Consideration of the Issues
Section 36 exemption - internal working documents
The salient issue for consideration under section 36 is that:
(a)disclosure would reveal internal working documents of the respondent; and
(b)given the respondent’s role in the administration of criminal justice it is not in the public interest that such documents be disclosed to the public.
The CPM Report forms part of what is described as the respondent’s ‘evidence gathering exercise’ in response to the applicant’s complaints. Attachments 3 and 4 form part of that inquiry exercise. The terms of reference for the investigation makes clear in four of five of its terms that CPM’s task was to “investigate and report if there is any evidence...” in a number of situations. The fifth term requests CPM to ‘provide an opinion’, but only as to whether additional terms of reference are required. No such opinion was provided.
The respondent’s subsequent letter to the applicant of 12 May 2015 that ‘no further action’ was to be taken on her complaints makes clear that CPM did ‘investigate and report’ as required, such that the respondent had the necessary evidence it required and could then advise the applicant that “none of the complaints outlined in your letter has been substantiated by credible evidence.”[42]
[42] Exhibit R1 Statement of Shane Drumgold 22 February 2016, annexure SD1
In the process of ‘investigating and reporting’ the CPM Report contains material that has the character of recommendations and opinions, and these are provided to and obtained by the respondent. The character of the report therefore has the elements of consideration followed by the formation of a view. The Tribunal adopts the approach in Zacek [at 62-63] that the respondent’s ‘deliberative processes’ cover both the investigations and deliberations upon complaints such as the applicant’s. The recommendations and opinions and the evaluation in the CPM Report were obtained for the purposes of its deliberative processes on a personnel management issue, namely the applicant’s complaints, and these are legitimately within its ‘thinking processes’.

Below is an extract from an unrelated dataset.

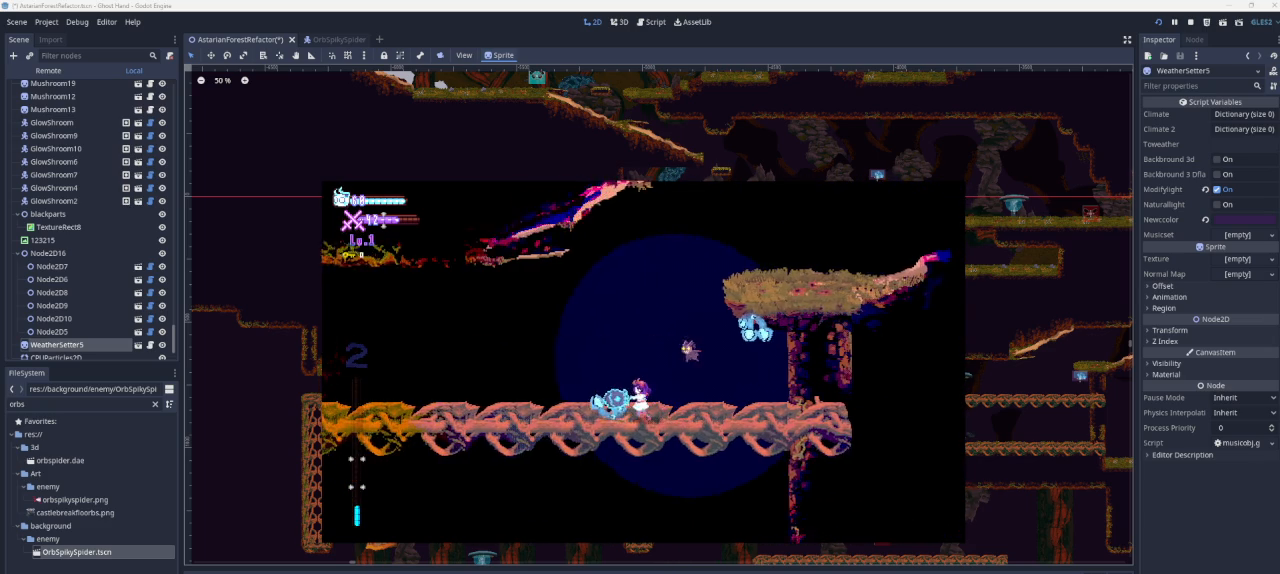
{"buttons": [], "left_stick": "left", "right_stick": "center", "events": []}
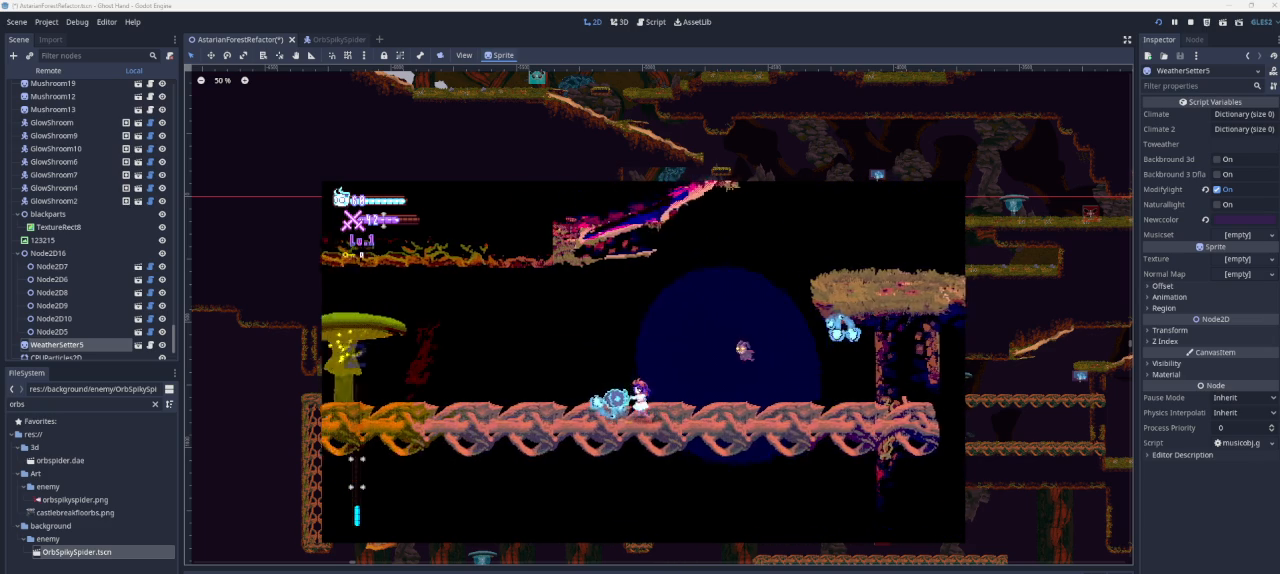
{"buttons": [], "left_stick": "left", "right_stick": "center", "events": []}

As such the first head of section 36(1) is satisfied as regards the CPM Report and by extension Attachments 3 and 4.
The remaining question is whether the disclosure of the material in that Report and the attachments would be ‘contrary to the public interest’.

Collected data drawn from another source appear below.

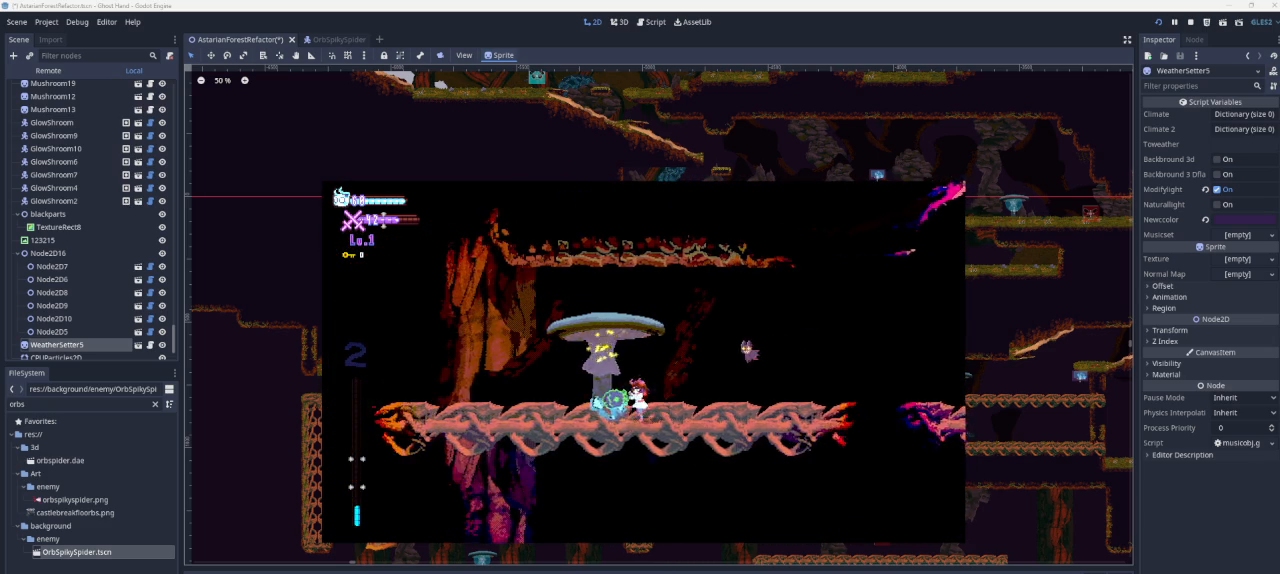
{"buttons": [], "left_stick": "left", "right_stick": "center", "events": []}
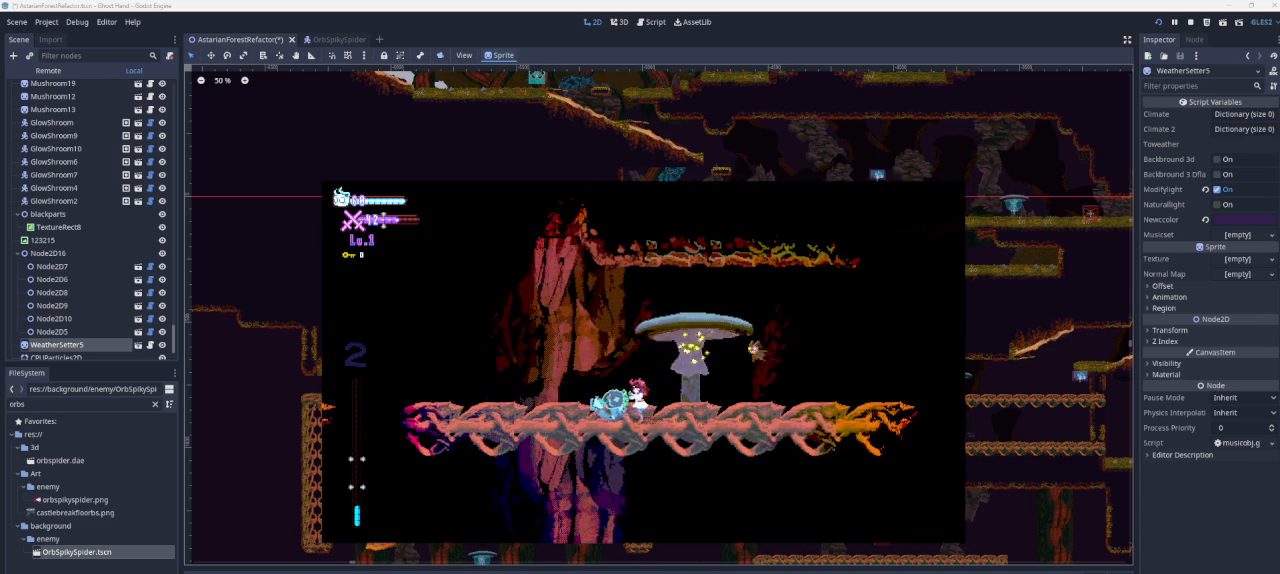
{"buttons": [], "left_stick": "left", "right_stick": "center", "events": []}
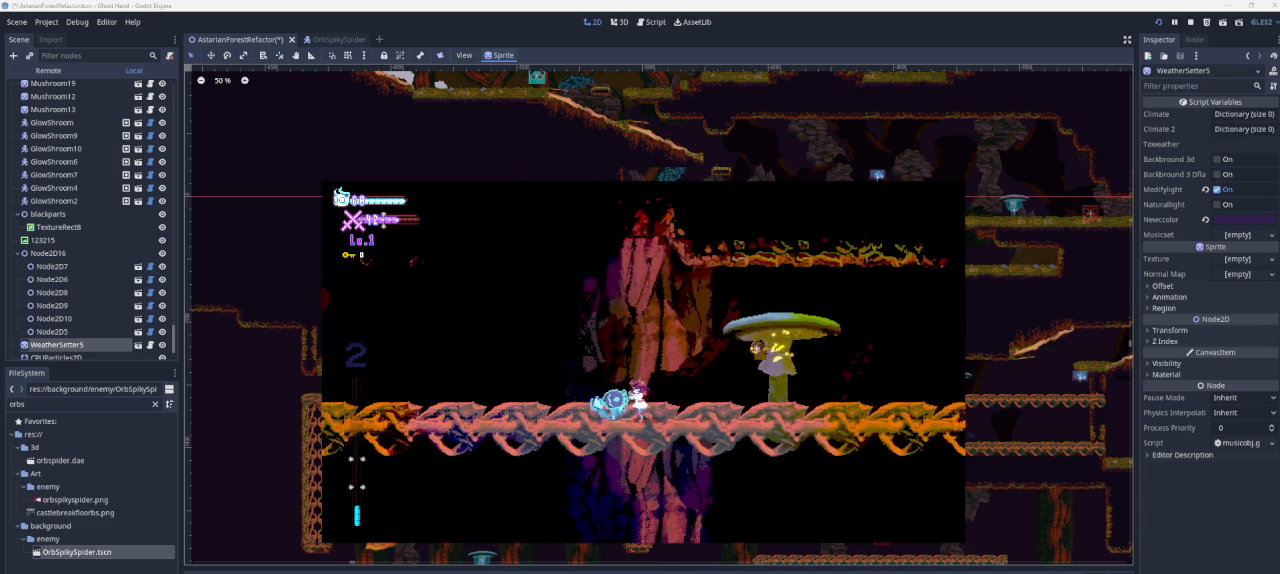
{"buttons": [], "left_stick": "left", "right_stick": "center", "events": []}
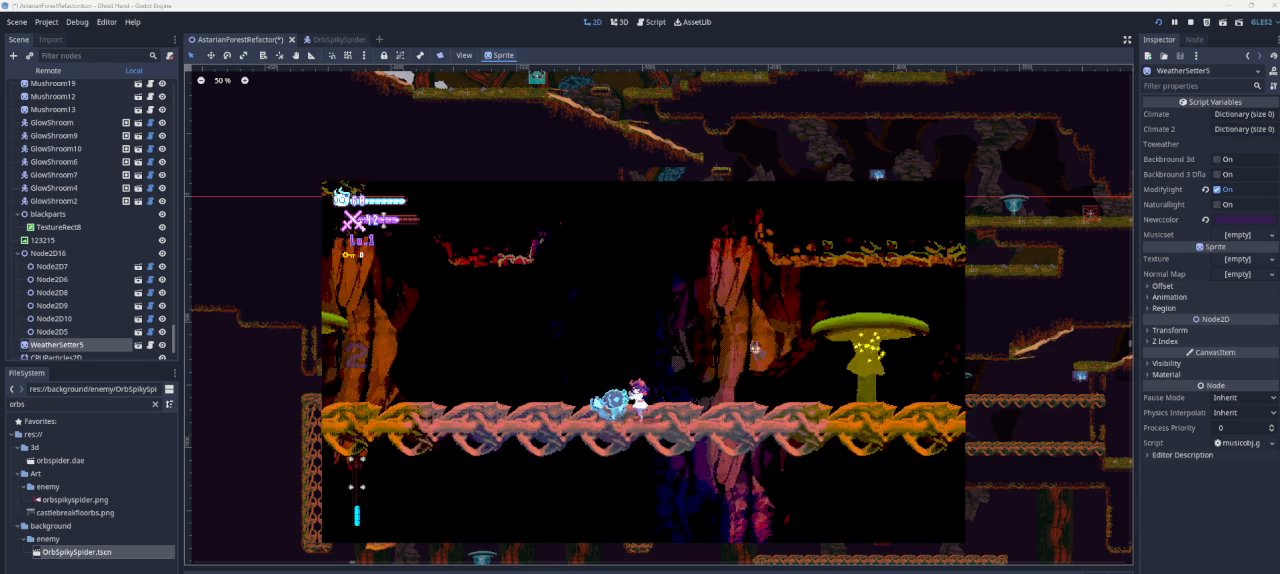
{"buttons": [], "left_stick": "left", "right_stick": "center", "events": []}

The respondent has suggested the Tribunal address the public interest question by considering the material as falling into two categories - material of a trivial nature and material of a non-trivial nature. A reading of the Report bears out that it contains both. Regardless of this categorisation the disclosure of both categories is suggested to be against the public interest. Disclosure of the trivial material is said to be contrary to the public interest because it may hold the respondent out to disrepute and ridicule. Colakovski at [123] is cited to suggest that where disclosure may cause ‘embarrassment or hardship’ to ODPP officers then this is necessarily contrary to the public interest. Nonetheless any disclosure of such trivial material would reveal that the ODPP workplace is no different from the cut and thrust of any other workplace and that the ODPP has been sufficiently robust to accommodate this.
Disclosure of the non-trivial material was said to be contrary to the public interest because it relates to inappropriate conduct of the applicant, and that as she is no longer employed by the respondent disclosure of her conduct serves no public purpose and is not in the public interest. Additionally its disclosure is said to be likely to tend to diminish the public standing of the agency as a consequence. The ODPP is not a secret agency. It operates as an arm of the criminal justice system in an open judicial arena. The conduct of the DPP and his officers is regularly subject to scrutiny and attention, and at times robust criticism. It is well used to such legitimate scrutiny.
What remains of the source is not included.